West-coast avant-garde trumpeter/flugelhornist/composer Kris Tiner has appeared on 25 recordings for mostly small independent and self-published labels. He has been heard on MTV and Comedy Central and his numerous awards - from the American Society of Composers, Authors and Publishers (ASCAP), the International Association of Jazz Educators (IAJE), and Betty Carter's Jazz Ahead program - all speak to the seriousness with which Tiner approaches his art. Some of the artists he has worked with include Leroy Jenkins, Wadada Leo Smith, Kim Richmond, Michael Vlatkovich, Pete Christlieb, the Joe LaBarbera Quintet and The Jeff Kaiser Ockodektet.
Guitarist Mike Baggetta is from Massachusetts. He earned a Bachelor of Music degree in Jazz Studies from Rutgers University and is currently completing studies for his Master of Music degree there while living in New York. Among the artists he has worked with include Conrad Herwig, Tom Harrell, Bucky Pizzarelli and Ruth Brown.
There, Just As You Look For It is free-jazz, ala Paul Bley and Evan Parker, conceived within traditional compositional boundaries. Amongst the caterwauling, wailing, spleeches, splops and sploops, these two avant-garde artists manage to create, in no uncertain terms, a true musical dialogue. No this isn’t, in any sense of the notion, your father’s jazz. Their precision in playing lines of like-mind and character, as well as their honed and shared sense of musical proportion is remarkable. Their common bond is best expressed in those pieces when one can easily hear the compositional process in play. "A Delicate Touch," for example, opens with a true trumpet melody with guitar accompaniment. As to whether the music is improvised or written is not the point, what matters is the shared sense of concept that pervades the entire piece as it unfolds. From there the music moves off to unison rhythmic lines followed by introspection before returning back to the concept of true melody with accompaniment. That their harmonic and technical language is not bound by the traditional is just added gravy. Tiner and Baggetta work in the same manner the early serial composers worked, by taking the traditional concepts of music and superimposing a new harmonic/sound language.
When viewing the entire CD as a suite it’s remarkable how each piece leads to the next. Baggetta’s uniquely expressive, read introspective here, solo on "Your Aftermath" leads exquisitely into the "Quadrants" four-movement suite. The same can be said for the way "Caffeinated Weasels" leads so perfectly into "One More Chance." Happenstance is not in the musical lexicon of these artists.

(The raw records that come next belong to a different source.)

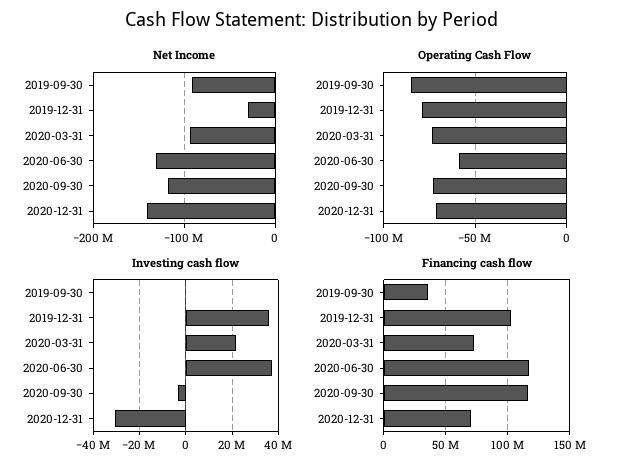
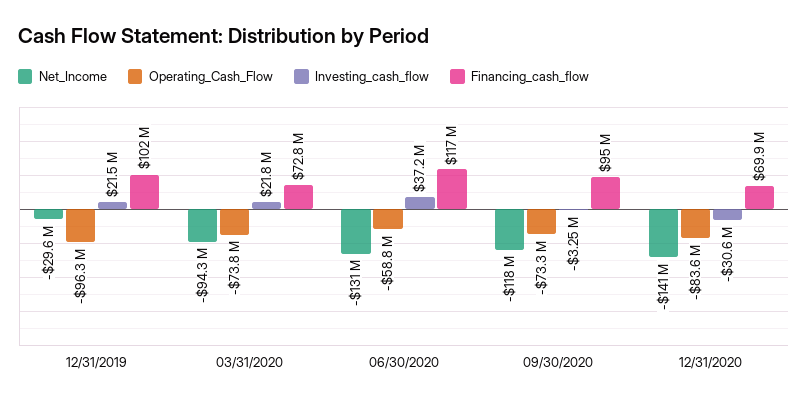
Net Income, 2019-09-30: -90000000 -> none
Operating Cash Flow, 2019-09-30: -85000000 -> none
Operating Cash Flow, 2019-12-31: -80000000 -> -96300000
Operating Cash Flow, 2020-12-31: -70000000 -> -83600000
Investing cash flow, 2019-09-30: 0 -> none
Investing cash flow, 2019-12-31: 35000000 -> 21500000
Financing cash flow, 2019-09-30: 35000000 -> none
Financing cash flow, 2020-09-30: 115000000 -> 95000000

Whether all of the music contained on the disc works is almost not the point. Sure, there are sections when they should have self-edited a little more - Tiner gets a little pedantic on "WE" and Baggetta a bit repetitive during "The Road To El Paso" - but you don’t come to this kind of music for succinctness. If you want to open your ears this is a good place to start, but remember you have to approach this music with open ears.